24 mai 2014, à 16:27
Bonjour cher Misticozinzin, je ne sais si votre commentaire est sérieux ou ironique. S'il traduit une réalité de votre vie spirituelle, permettez-moi de discuter alors un instant avec vous.

Plutôt que de parler de spiritualité, trop limitatif à mon goût, parlons de piété. Je crois qu'elle ne peut être passive, attentiste comme vous semblez la décrire. Bien évidemment, la piété ne peut pas se résumer à une pratique extérieure mais doit demeurer l'expression d’un être transformé par la révélation de l’amour de Dieu.

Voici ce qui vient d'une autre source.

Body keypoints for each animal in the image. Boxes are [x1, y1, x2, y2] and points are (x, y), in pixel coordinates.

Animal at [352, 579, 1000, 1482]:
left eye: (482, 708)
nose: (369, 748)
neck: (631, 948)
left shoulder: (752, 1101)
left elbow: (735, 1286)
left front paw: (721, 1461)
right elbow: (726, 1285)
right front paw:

En ce sens la piété est davantage une manière de vivre qu’une ou des pratiques. La piété est une manière de vivre au quotidien des relations ordinaires à la faveur de la relation extraordinaire que nous vivons avec notre Dieu et Père.

Pour autant, elle ne peut être l'expression d'une foi individualisante. La piété a pour base notre relation à Dieu, une relation vivante, qui s'épanouit s'enrichit continuellement dans cette relation avec le Créateur et ne peut donc s'affranchir d'une méditation régulière de la Bible. Une relation ne peut s'arrêter à une connaissance donnée de ce que nous avons appris de l'autre, sinon l'on se dirige vers l’appauvrissement de cette relation jusqu'à la voir s'éteindre.

Je ne savais pas que la télévision offrait du contenu digne d'intérêt, surtout dans le domaine de la foi et la connaissance de Dieu. Vous m'en voyez plus que surpris de votre remarque. Bref, si vous songez toujours à écrire ce livre, qui je l'imagine ne peut être que la pointe d'humour de votre commentaire, je vous suggère un titre à tout hasard : "Spiritualité d'un enfant de la télé".